1976 mit dem Hobby angefangen
Gleiches macht Ludwig Schmitz mit den Kindern der katholischen Grundschule in Mechernich. „Wenn die sich freuen, freue ich mich auch“, sagt der 71-Jährige über die erfüllende Arbeit mit den Schülerinnen und Schülern. Während er alles über sein Hobby erklärt, merkt man richtig, wie er in seinem Element ist. „Wenn ich bei den Bienen bin, bin ich glücklich“, ist so ein Satz, den man ihm nicht nur glaubt, sondern auch ansieht.
Er strahlt dann ein besonderes Selbstbewusstsein aus. Das war auch der Grund dafür, dass er 1976 mit dem Bienenhobby angefangen hat. „Ich war in Rechtschreibung nicht so gut und hatte mitunter Minderwertigkeitskomplexe. Mit den Bienen bin ich immer selbstbewusster geworden“, sagt der Mechernicher, der vor seiner Rente jahrzehntelang Post-Lkw gefahren ist.

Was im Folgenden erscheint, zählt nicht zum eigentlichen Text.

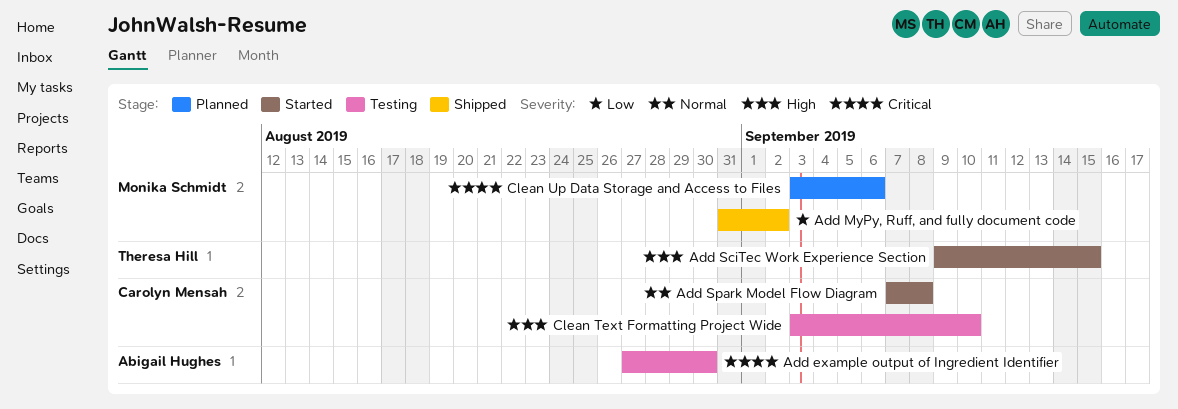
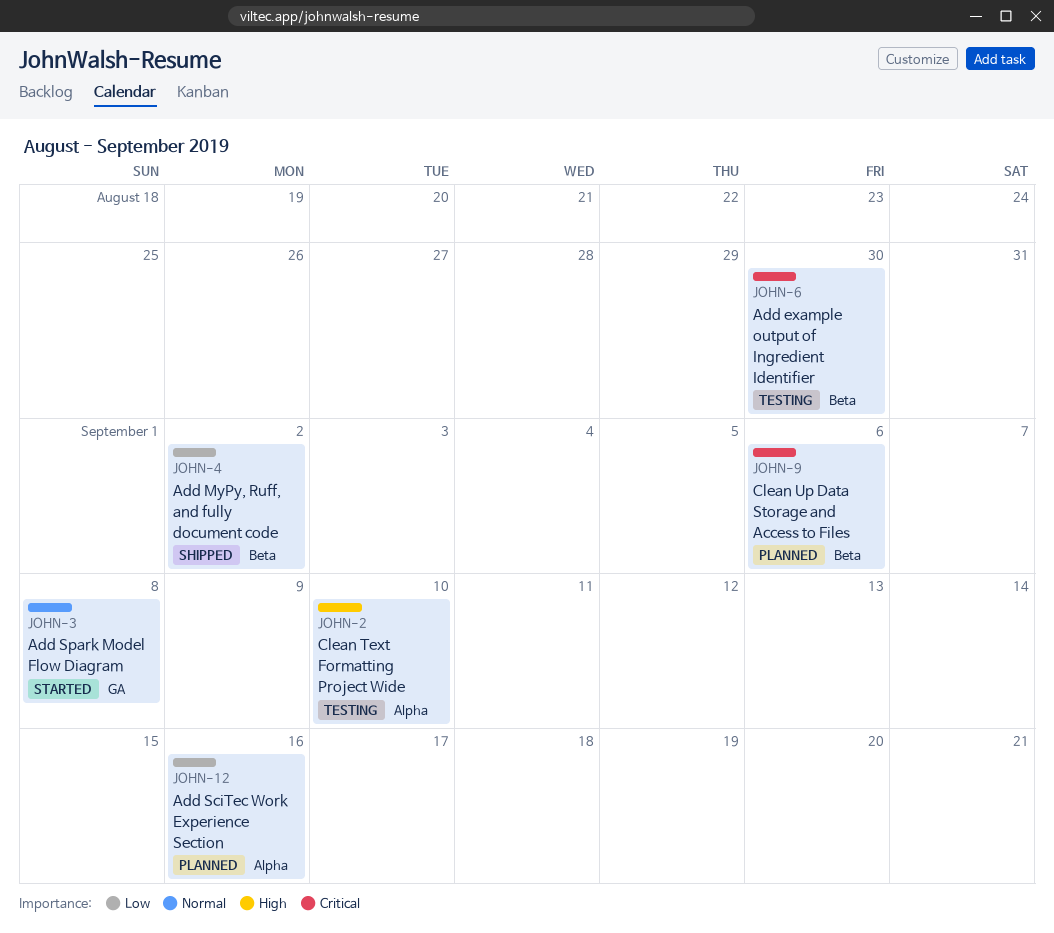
Add SciTec Work Experience Section, status: Started -> Planned
Add SciTec Work Experience Section, priority: High -> Low
Add SciTec Work Experience Section, due: Sep 15 -> Sep 16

Daher war die Bienenhaltung und -zucht auch immer ein willkommener Ausgleich in der Natur. Und sein Wissen ist über die Jahrzehnte enorm angewachsen. Daher weiß er auch, dass die aktuelle Jahreszeit ganz wichtig ist für die Entwicklung der Bienen. „Wer den Herbst versäumt, hat im Frühjahr nichts mehr“, weiß Schmitz, der seit Jahrzehnten auch selbst Königinnen züchtet. Auch dadurch seien die Völker über die Jahre immer ruhiger geworden. So ruhig, dass er eben auf Schutzkleidung verzichten kann und nach getaner Arbeit lediglich die grüne Schürze ablegen muss.